On a writing desk in the 1810s room is a yellowed copy of the Essex Reporter newspaper from Salem, Mass., dated Sept. 2, 1812. The lead story is headlined “Brilliant Naval Victory!” and tells how the frigate USS Constitution emerged victorious in a clash with the British (and formerly French) frigate HMS Guerrière in the War of 1812.

Crossing the central hallway, visitors then enter the house’s 1890s room, which has a homier, more lived-in feel. An upright piano, topped with a heavily fringed lamp, graces one corner. The room’s center features a cozy furniture arrangement with a chessboard. Children’s dolls rest on a chair and a toy train set snakes out on the floor nearby.

With the exception of the piano, the exhibit’s furniture, books, games and toys expressly are intended for the public to handle and inspect.

“A lot of historic place have collections where you can’t touch the furniture or sit on it,” Gurnee said. “These are actually all reproductions, so you can come in and sit on the couches, play with the toys, enjoy the space here and feel a little more immersed in it.”

Black-and-white photos of the family of Addison and Emma Millard, who lived in the house from 1883 to 1934, adorn shelves and walls. The largest is a portrait of Florence Millard, who died in a mill fire when she was a child.

Informational graphics projected on the walls in both rooms tell of local history and the Millard family. Addison Millard, who died in the mid-1890s, suffered from white-lung disease, an ailment of millers caused by inhalation of grain particles, according to a county historical report on the site.

Each downstairs room has a fireplace bracketed by a doorway and a tall, curved-top cupboard set into the wall, the top half of which is glassed-in. A cutaway wall section in one room reveals the home’s original brickwork.

The circa-1811 home, which is the oldest red-brick house in Great Falls, was built in the “country” Federal style and originally was owned by Philip Carper. The house now resembles how it initially appeared, but it later had a porch and other additions that were removed decades later. Signs at the site point to “ghost lines” where those additions formerly joined the house.

Just like their modern counterparts, 19th-century Americans tried to keep up appearances and put their best foot forward. This was the era when sociologist Thorstein Veblen coined the term “conspicuous consumption.”

The miller’s house displays some lovely, tiger-patterned shells, which were intended to convey to visitors that the host family could afford to travel to exotic, tropical destinations.

Even the floor coverings had class implications. A piece of oilcloth floor covering under the gaming table in the 1810s room, a sample of which felt as sturdy as linoleum, was painted in a black-and-white checkered pattern to resemble a tessellated marble floor. By contrast, the 1890s room’s floor is covered entirely with a practical in-grain carpet, which is reversible.

Visitors who shop online and have anything they want delivered the next day might want to peruse the exhibit’s reproductions of period mail-order catalogues by retailers such as Bloomingdale’s and Montgomery Ward & Co. Much of the furniture in the 1890s room would have been mass-produced and ordered from a large retailer.

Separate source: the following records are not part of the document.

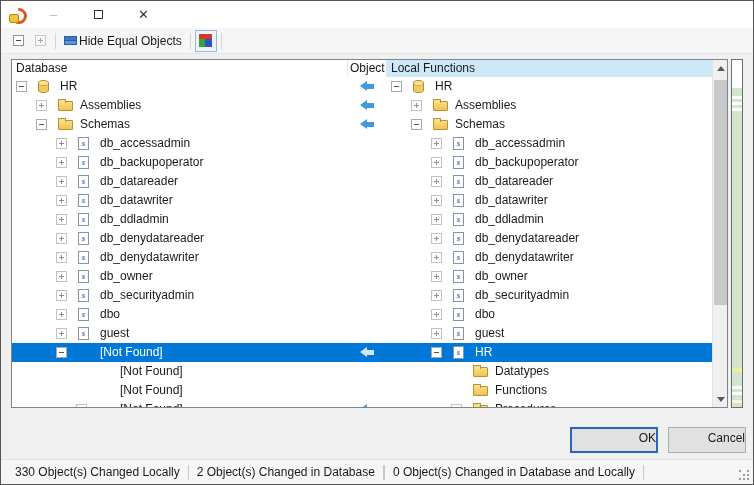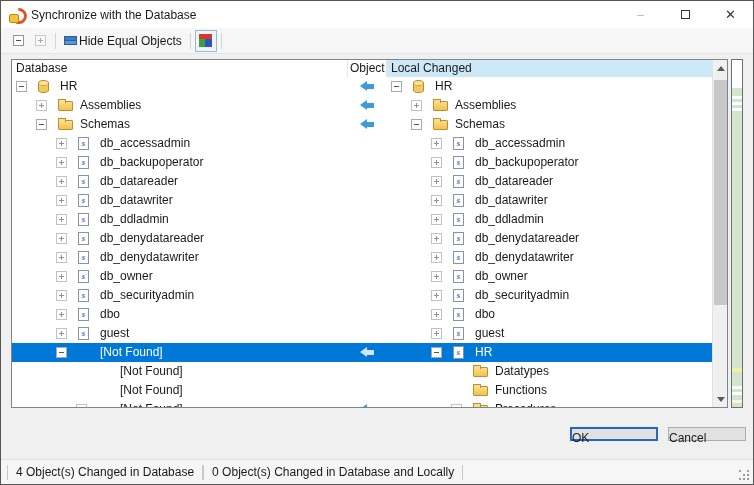--- a/index.html
+++ b/index.html
@@ -112,7 +112,6 @@
 
   <div class="titlebar">
     <span class="appicon"></span>
-    <span class="title">Synchronize with the Database</span>
     <div class="winbtns">
       <div class="winbtn dim">
           <span>–</span>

The house’s renovations have been in the works for a decade. The Park Authority used 2012 bond funds to stabilize the house structurally and preserve its exterior envelope to protect the interior from moisture and extreme temperatures. HITT Contracting completed the $665,000 project in 2017.

The second phase of improvements, which cost $272,000, replaced carpeting and painting in the upstairs office area, added information-technology infrastructure, upgraded security and installed interpretive exhibits in the two main downstairs rooms.

Various contractors completed those renovations in 2018. A company called Quatrefoil produced the wall videos, a brochure and other display enhancements, which were finished in early 2020. Because of the pandemic, the Park Authority could not reopen the house until now, Gurnee said.

In the future, the miller’s house will be open for paid tours, programs and special events, Park Authority officials said.